Using a morphing software (Morpher 3.0, freeware), new 50:50 percent compound images were generated from each two original faces using a binary tree scheme and following the order of the attractiveness values for the faces. For example, a compound image (w1-2) was generated by combining the least attractive female face (w1) with the second-least attractive female face (w2); in a next step, w3 and w4 were combined to w3-4, and so on. The next generation of pictures was then produced by combining w1-2 and w3-4 to w1-4, then w1-4 with w5-8 to w1-8 and so on, resulting in two single compound images w1-64 for the 64 female and m1-32 for the 32 male faces. For the calculation of each new average face, 500 reference points were defined, resulting in a total of over 75,000 reference points that were defined during the whole study. In this way, we were able to produce pictures of average faces that are almost indistinguishable from 'normal' everyday faces, making the faces created by morphing easily comparable to the original photographs taken. Thus, the applicability of our results is likely to be higher than in previous studies, in which lower-resolution compound images have been produced.

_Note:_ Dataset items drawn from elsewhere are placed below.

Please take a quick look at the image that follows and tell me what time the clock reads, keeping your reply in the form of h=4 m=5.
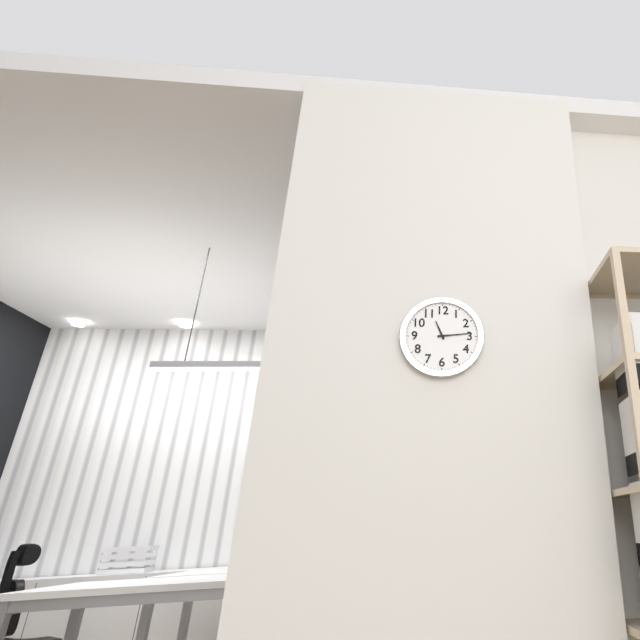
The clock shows h=11 m=14
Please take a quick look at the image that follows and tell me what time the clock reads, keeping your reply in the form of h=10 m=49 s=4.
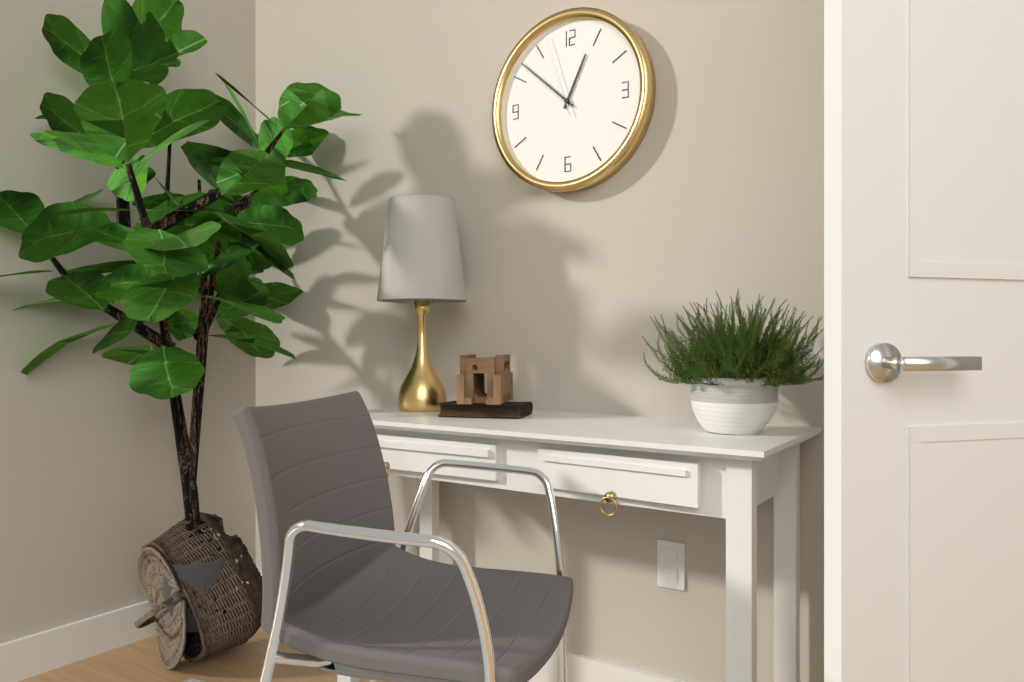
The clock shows h=12 m=52 s=57
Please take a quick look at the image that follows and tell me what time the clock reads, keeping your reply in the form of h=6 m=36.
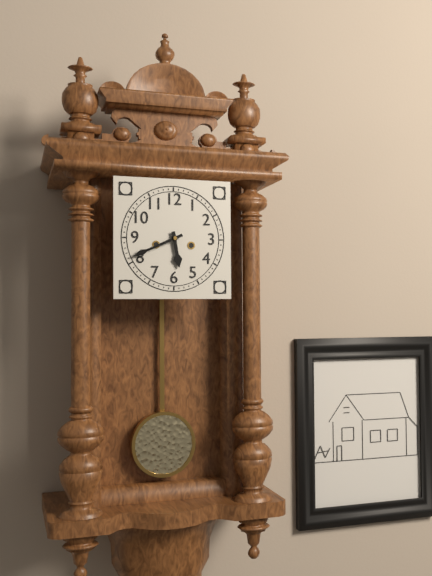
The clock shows h=5 m=41
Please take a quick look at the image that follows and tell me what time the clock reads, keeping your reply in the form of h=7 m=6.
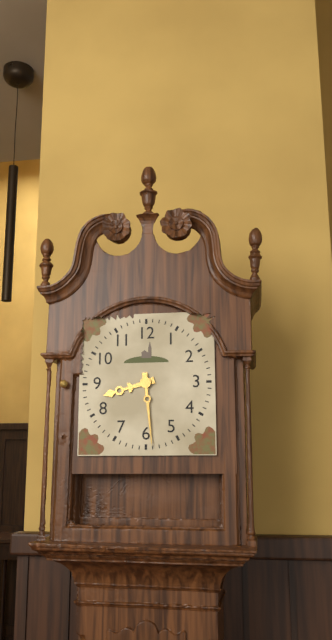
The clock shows h=8 m=29
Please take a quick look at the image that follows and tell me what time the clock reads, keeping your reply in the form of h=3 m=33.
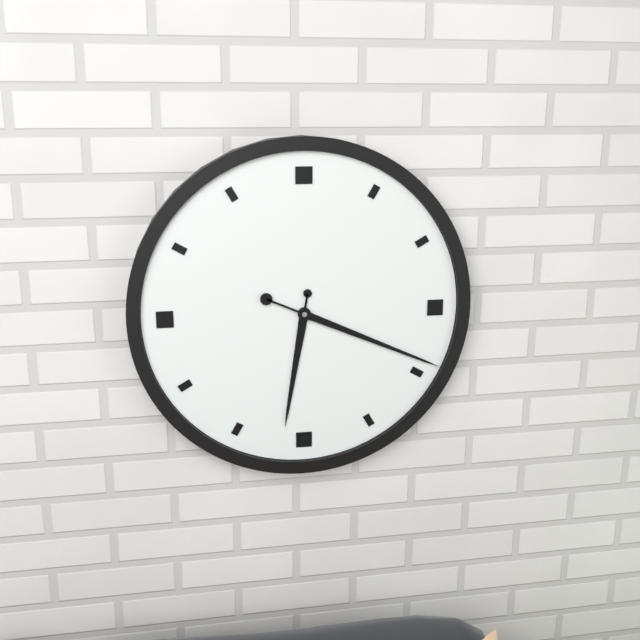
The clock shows h=6 m=19
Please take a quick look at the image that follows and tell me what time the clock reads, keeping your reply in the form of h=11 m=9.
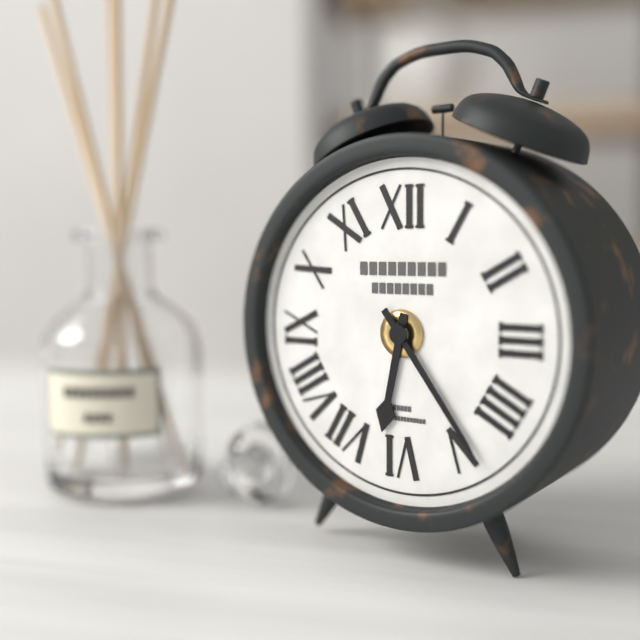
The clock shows h=6 m=24
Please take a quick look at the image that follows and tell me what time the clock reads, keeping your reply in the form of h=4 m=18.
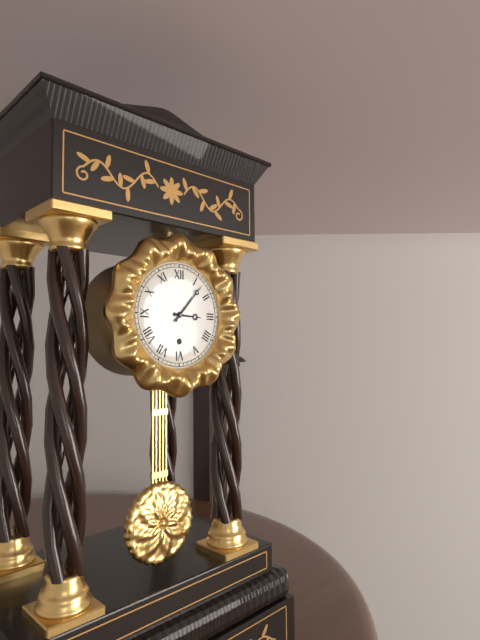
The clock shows h=3 m=7
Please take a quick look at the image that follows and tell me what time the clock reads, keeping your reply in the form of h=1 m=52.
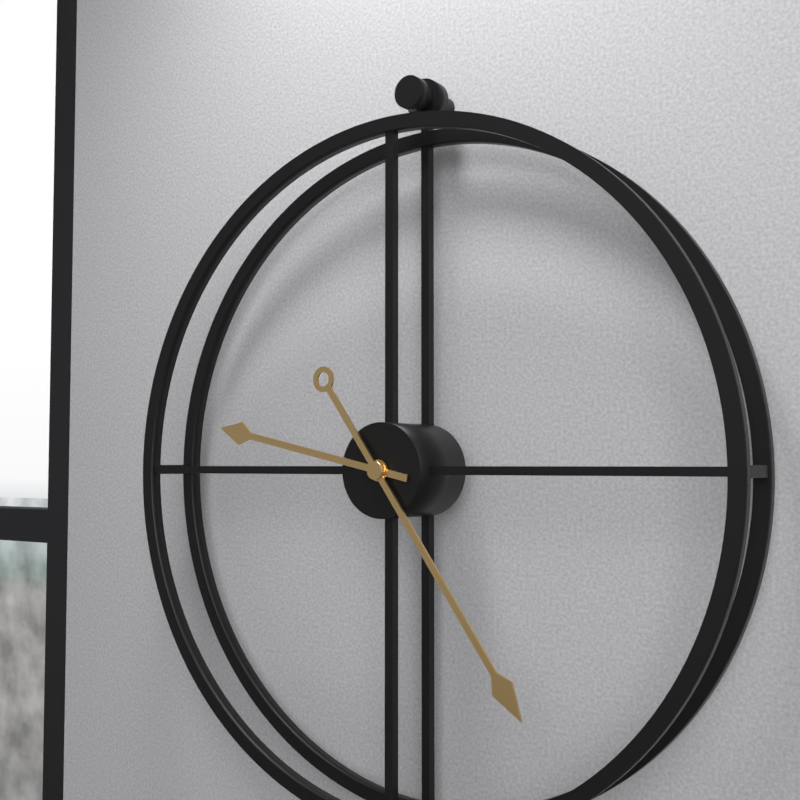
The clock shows h=9 m=24
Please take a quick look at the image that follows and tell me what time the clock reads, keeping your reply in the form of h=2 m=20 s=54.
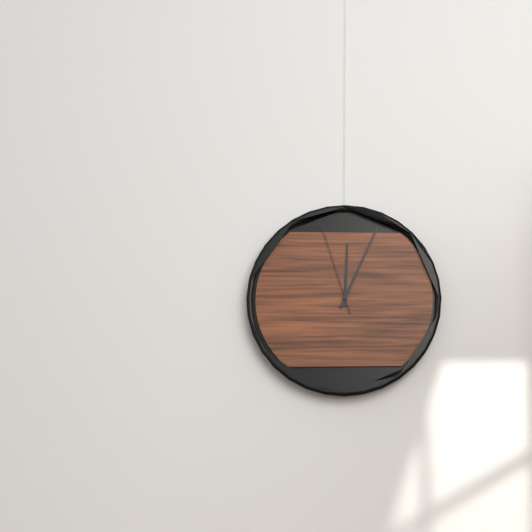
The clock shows h=12 m=4 s=57
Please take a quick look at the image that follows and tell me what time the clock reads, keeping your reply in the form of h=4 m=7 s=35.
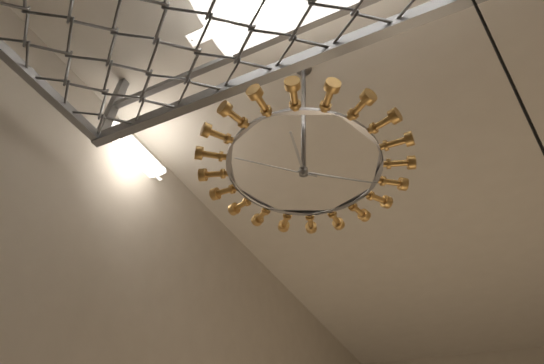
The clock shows h=12 m=21 s=52
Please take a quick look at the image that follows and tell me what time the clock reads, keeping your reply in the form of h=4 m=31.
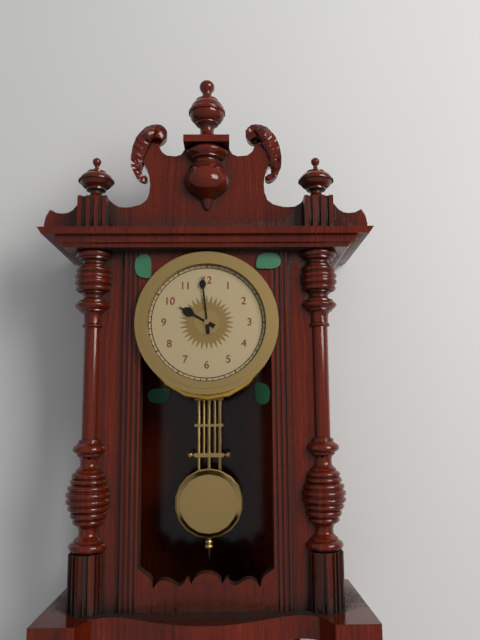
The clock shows h=9 m=59
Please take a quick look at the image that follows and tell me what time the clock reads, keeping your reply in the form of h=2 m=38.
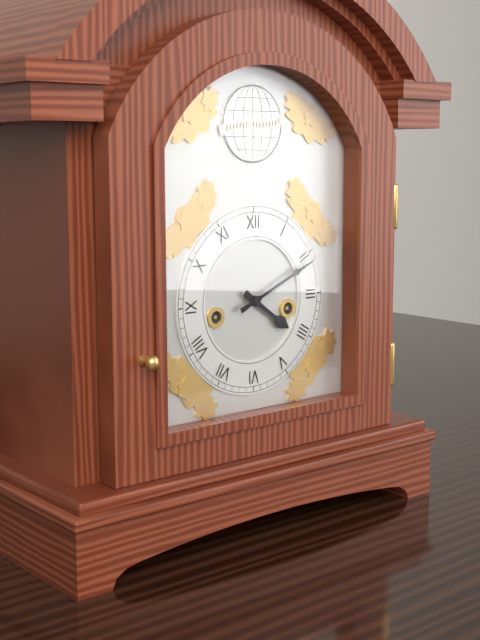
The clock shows h=4 m=11
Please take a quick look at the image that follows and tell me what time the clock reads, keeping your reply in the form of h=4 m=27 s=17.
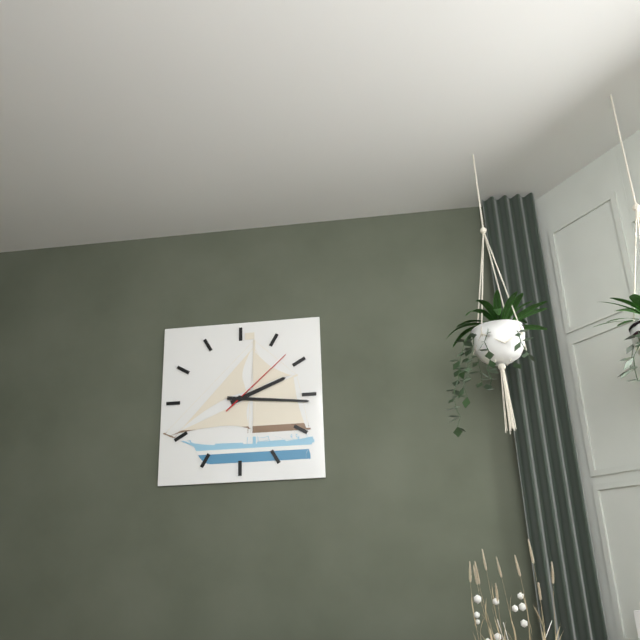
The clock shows h=2 m=16 s=8
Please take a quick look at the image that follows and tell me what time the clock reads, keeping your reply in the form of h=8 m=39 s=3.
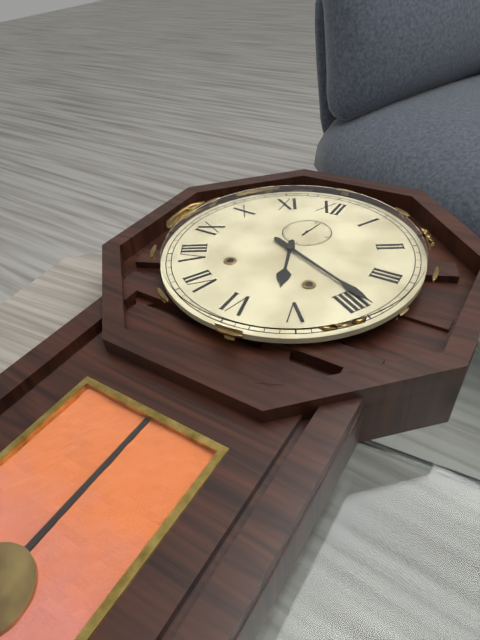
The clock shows h=5 m=19 s=2
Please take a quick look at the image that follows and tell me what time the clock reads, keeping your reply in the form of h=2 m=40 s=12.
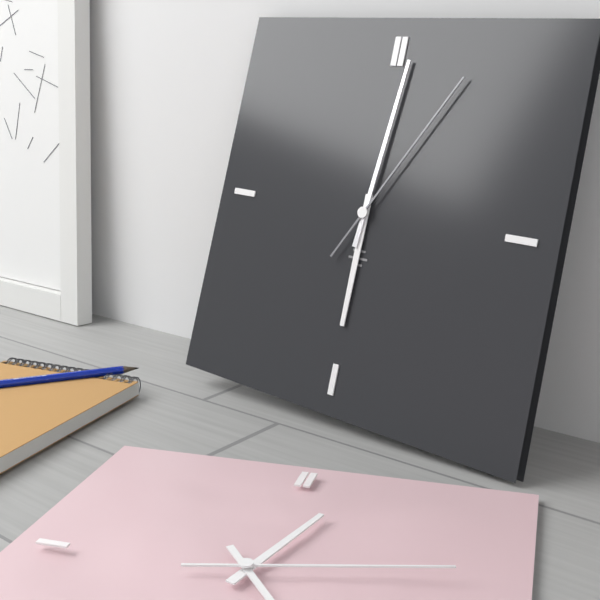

...The results of our study are quite surprising. Compound (i.e. morphed) faces were, on average, regarded as being more attractive than the original faces (mean attractiveness value 4.3 for female and 4.5 for male faces, respectively). [Emphasis added] The more original faces one compound face consisted of, the higher its assigned attractiveness value (r=0.57** for female and r=0.64** for male faces). This result confirms on the one hand the 'attractiveness is averageness' hypothesis (Langlois & Roggmann, 1990); on the other hand, the attractiveness of the original faces included in a compound image itself influences the overall attractiveness of the compound face, i.e. the more attractive the original faces, the more attractive the resulting compound face (r=0.75** for female and r=0.68** for male faces). Thus, not simply the number, but also the attractiveness of the original faces influences the average attractiveness rating of compound faces. This result is in contrast to the 'attractiveness is averageness' hypothesis (which states that average faces are always most attractive regardless to their origin). A big surprise is furthermore, that the attractiveness values for compound male faces is higher than for the original ones - a fact that is in sharp contrast to previous studies in which no rise of attractiveness values in morphed male faces could be found.
The questionnaire in the model agency showed that 88% of n=16 faces that had been selected for the 'beauty' category (out of 64 faces presented) had been generated using the morphing software, which means that 14 out of 16 faces chosen by the employees of the model agency did not exist in reality. [Again, emphasis mine]
...Finally, the results of our studies on social perception suggest that there is a well-defined stereotype of attractiveness: People with more attractive faces were assessed to be more successful, contended, pleasant, intelligent, sociable, exciting, creative and diligent than people with less attractive faces. These results particularly show the far-reaching social consequences human facial attractiveness may have. In order to illustrate this, we constructed three-dimensional animated avatars (head models) using original faces that had been given extreme values like "very unintelligent" or "very successful" in previous ratings.
To sum up, our study shows clearly that the most attractive faces do not exist in reality, they are morphs, i.e. computer-created compound images you would never find in everyday live. These virtual faces showed characteristics that are unreachable for average human beings.
Despite this fact, people living in modern post-industrial societies are exposed to these kinds of artificially created and manipulated, 'perfect' faces every day, e.g. via TV advertising or fashion magazines. The result may be that we all may become victims of our self-created, completely unrealistic ideal of beauty.